ETUC Confederal Secretary Ludovic Voet said:
“The Commission’s rosy assessment of the labour market bears no resemblance to the reality faced by tens of thousands of working people facing forced redundancies this Christmas.
“While these redundancies are still not captured in official statistics, the Commission only needs to look at the ongoing demonstrations over thousands of Audi job cuts on its doorstep to see the reality on the ground.
“In the detail of this report, there are some signs that the Commission is moving in the right direction on promoting fair pay and recognising the need for fair green and digital transitions.

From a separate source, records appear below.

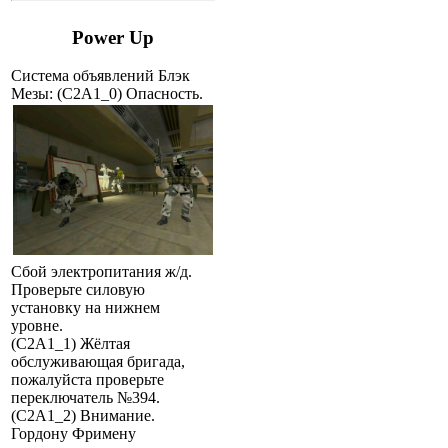
Power Up
Система объявлений Блэк
Мезы:
(C2A1_0) Опасность.
Сбой электропитания ж/д.
Проверьте силовую
установку на нижнем
уровне.
(C2A1_1) Жёлтая
обслуживающая бригада,
пожалуйста проверьте
переключатель №394.
(C2A1_2) Внимание.
Гордону Фримену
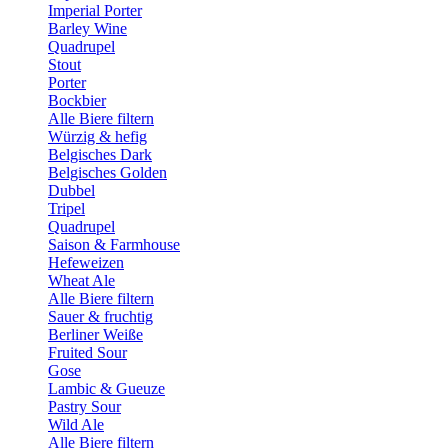
Imperial Porter
Barley Wine
Quadrupel
Stout
Porter
Bockbier
Alle Biere filtern
Würzig & hefig
Belgisches Dark
Belgisches Golden
Dubbel
Tripel
Quadrupel
Saison & Farmhouse
Hefeweizen
Wheat Ale
Alle Biere filtern
Sauer & fruchtig
Berliner Weiße
Fruited Sour
Gose
Lambic & Gueuze
Pastry Sour
Wild Ale
Alle Biere filtern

“But it’s difficult to see how those aims will be made a reality until the EU has a fiscal framework that promotes investment and the Commission brings forward a just transition directive.
“Workers want to see the Commission recognising the imminent threat to their jobs and making it a priority to avoid redundancies, rather than trying to spin a happier story.
“That means ditching deregulation and austerity, and instead ensuring Europe has a proper industrial policy backed-up by a new permanent investment mechanism with social conditionalities to ensure that public money supports quality jobs and collective bargaining.”